* _Vorliegender Textauszug_:
Sammlung der Entscheidungen des Schweizerischen Bundesgerichts
Collection des arrêts du Tribunal fédéral suisse
Raccolta delle decisioni del Tribunale federale svizzero

II. Zivilabteilung 5C.139/2002
Zurück zum Index II. Zivilabteilung 2002
Retour à l'indice II. Zivilabteilung 2002


5C.139/2002 /bmt

Urteil vom 26. September 2002
II. Zivilabteilung

Bundesrichter Bianchi, Präsident,
Bundesrichterin Hohl, Ersatzrichter Riemer,
Gerichtsschreiber Schett.

A.________, in X.________,
Kläger und Beschwerdeführer, vertreten durch Rechtsanwalt lic. iur. Thomas
Kaiser, Marktgasse 61, 4310 Rheinfelden,

gegen

B.________, in Y.________,
Beklagter und Beschwerdegegner.

Art. 68 Abs. 1 lit. e OG (Unterhaltsbeiträge, vorläufige Massnahmen;
internationale Zuständigkeit),

Nichtigkeitsbeschwerde gegen das Urteil des Obergerichts des Kantons Aargau,
3. Zivilkammer, vom 3. Mai 2002.

* _Bereitgestellte Einträge_:
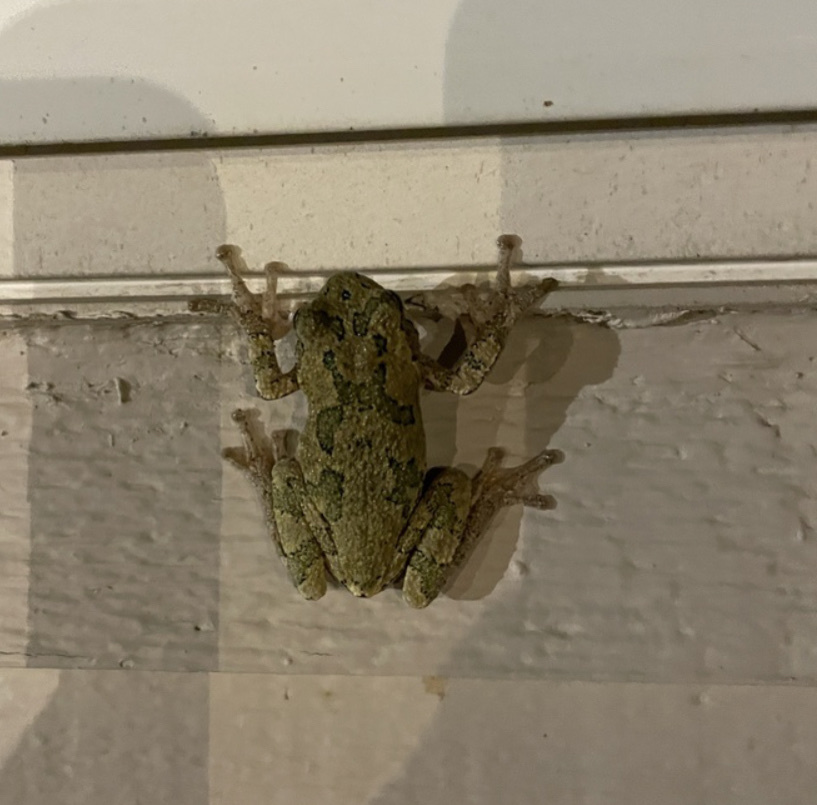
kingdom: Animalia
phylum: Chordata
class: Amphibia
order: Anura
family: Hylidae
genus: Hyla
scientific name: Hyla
==
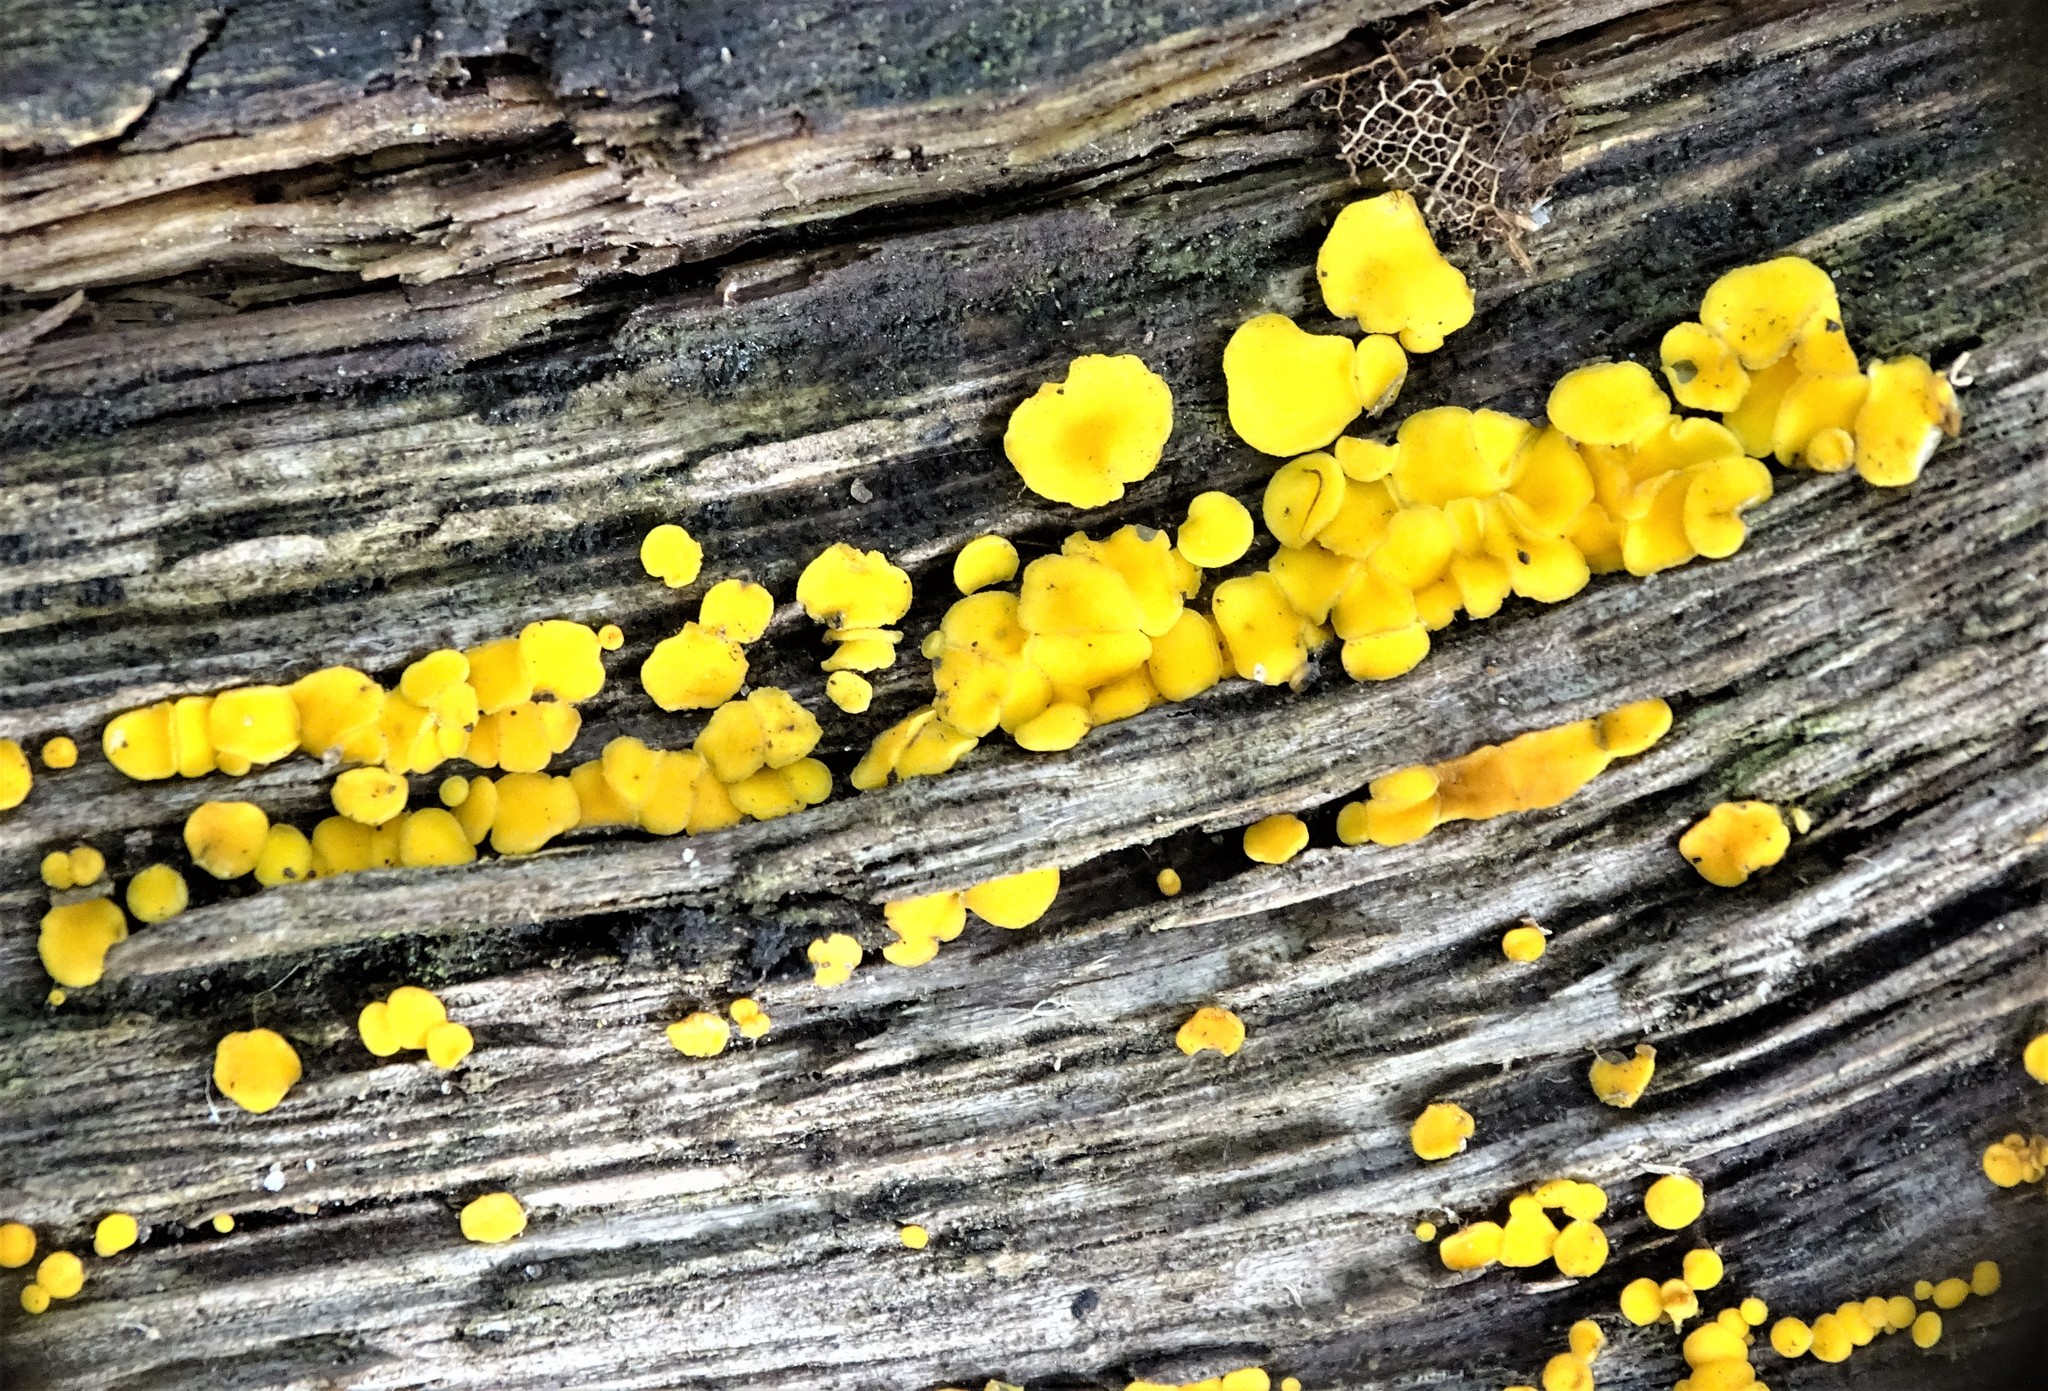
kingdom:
==
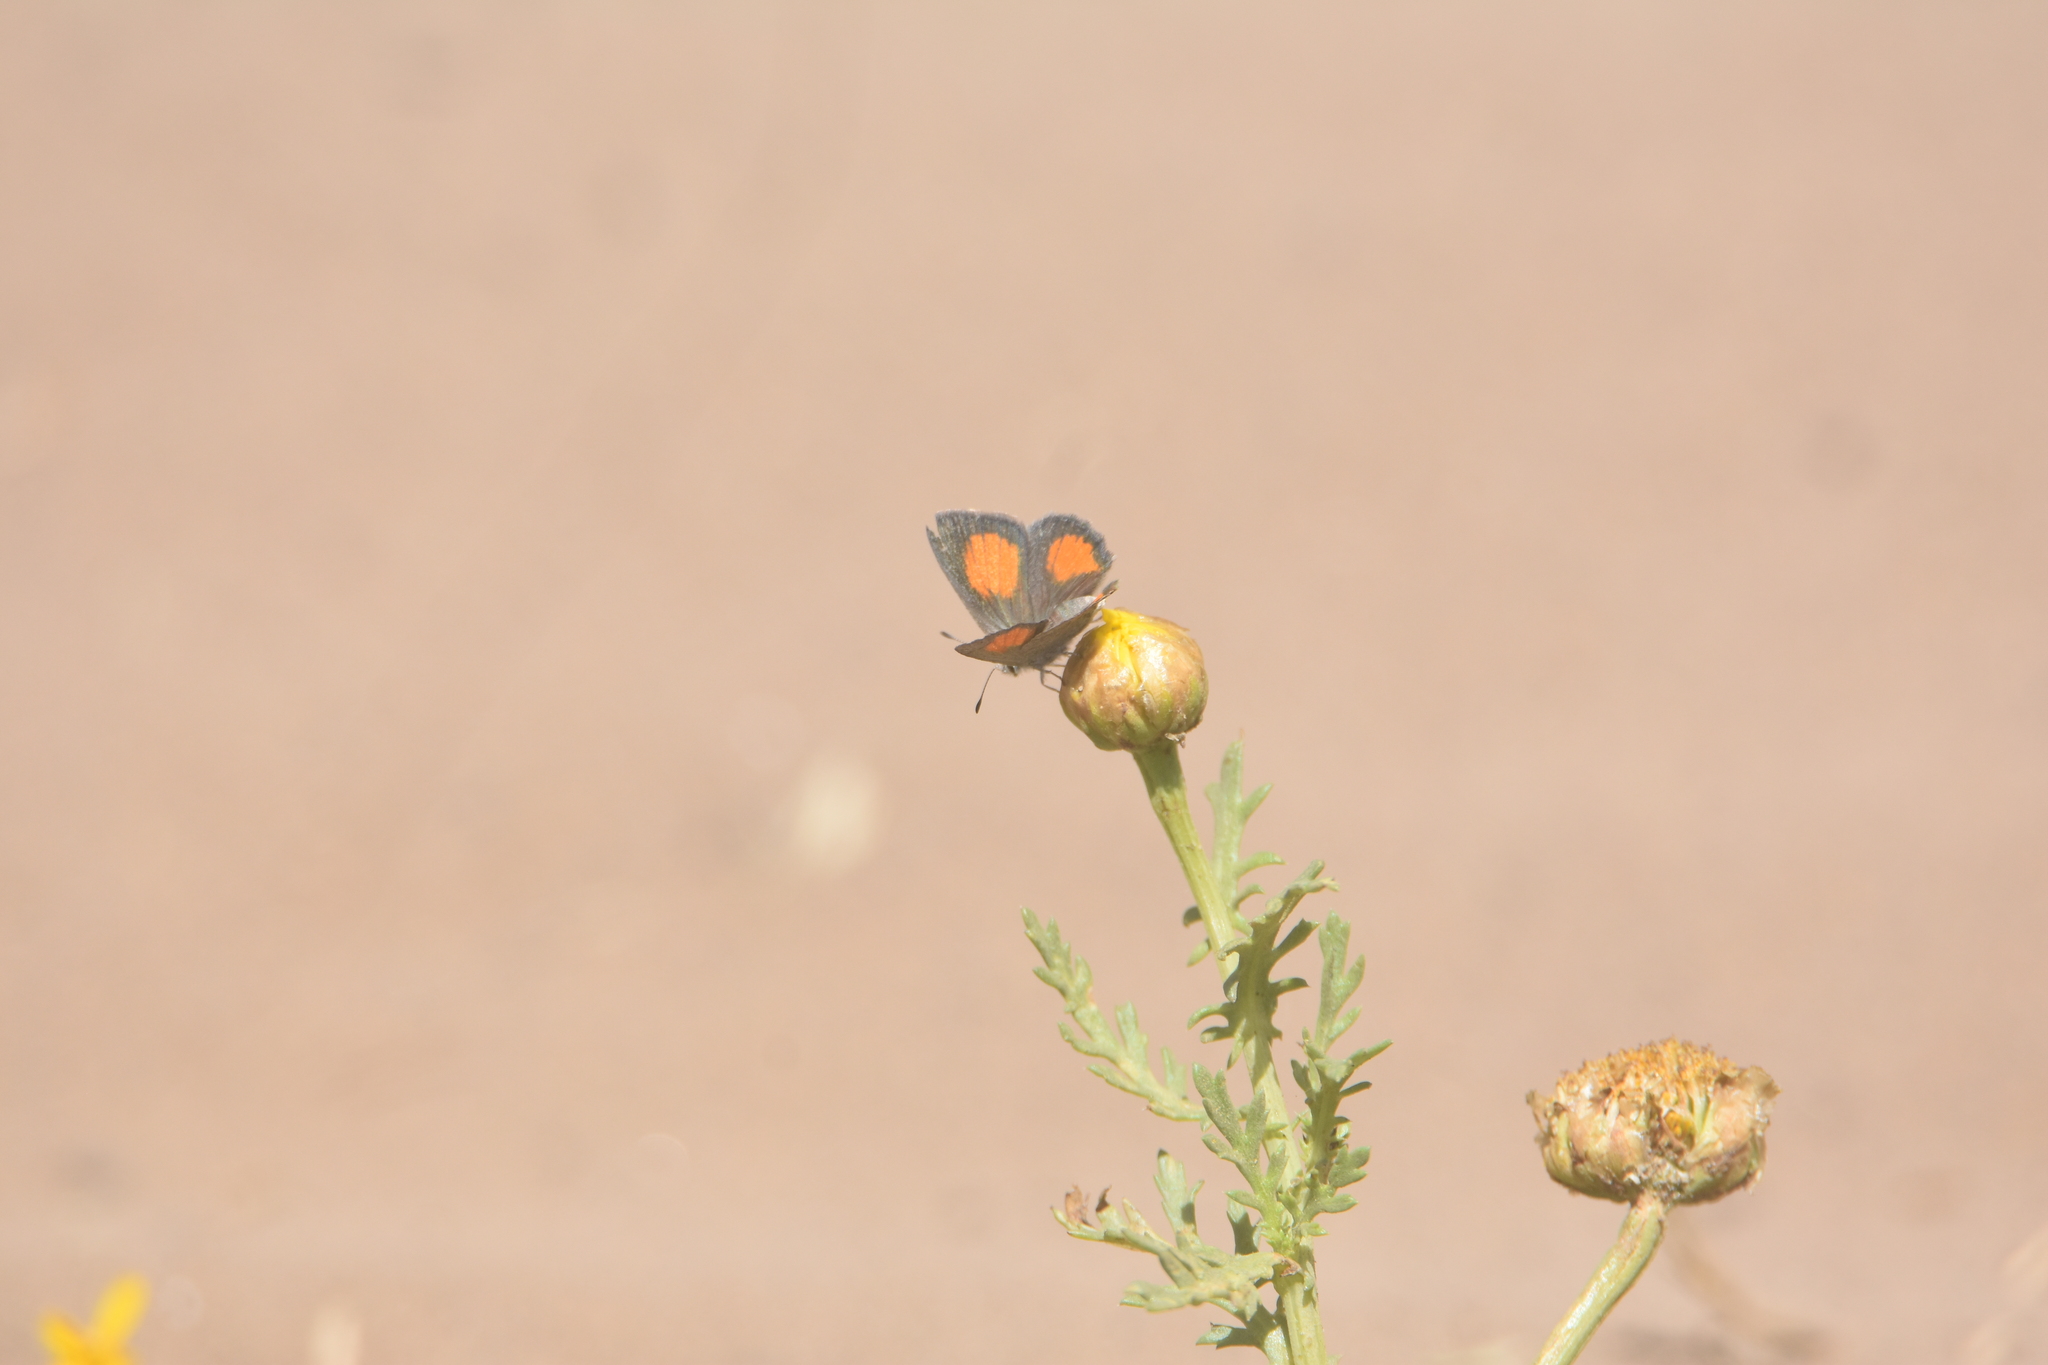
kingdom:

* _Ihre Aufgabe_: Schreiben Sie den Textauszug zum Bundesgerichtsurteil über Unterhaltsbeiträge im Anschluss an seine letzte Zeile weiter.

* _Erwartete Ausgabe_:
Sachverhalt:

A.
Mit Klage vom 24. September 2001 stellte A.________ beim Gerichtspräsidium
Rheinfelden (AG) im Hauptpunkt das Begehren, es sei B.________ vorsorglich zu
verpflichten, A.________ ab 1. August 2001 für die Dauer des Hauptverfahrens
betreffend Unterhaltsbeitrag (Art. 276 ff. ZGB) monatlich im Voraus Fr.
1'800.-- zuzüglich allfällig bezogene Ausbildungszulagen zu bezahlen. Mit
Verfügung vom 19. November 2001 verpflichtete der Gerichtspräsident
B.________, A.________ mit Wirkung ab 1. August 2001 für die Dauer des
Hauptprozesses einen monatlich vorschüssigen Unterhaltsbeitrag von Fr.
1'475.-- zu bezahlen. Eine dagegen von B.________ beim Obergericht des
Kantons Aargau erhobene Beschwerde wurde wegen örtlicher Unzuständigkeit des
erstinstanzlichen Richters mit Urteil vom 3. Mai 2002 gutgeheissen.

B.
A.________ führt gegen den Entscheid des Obergerichts Nichtigkeitsbeschwerde,
mit welcher er Aufhebung des vorinstanzlichen Urteils und Rückweisung der
Sache zu neuer Entscheidung beantragt.

C.
B.________ schliesst in seiner Beschwerdeantwort vom 11. September 2002 auf
Abweisung des Rechtsmittels.

D.
B.________ hat gegen das Urteil des Obergerichts staatsrechtliche Beschwerde
mit Bezug auf Ziff. 3 des Urteilsdispositivs (Parteientschädigung) erhoben.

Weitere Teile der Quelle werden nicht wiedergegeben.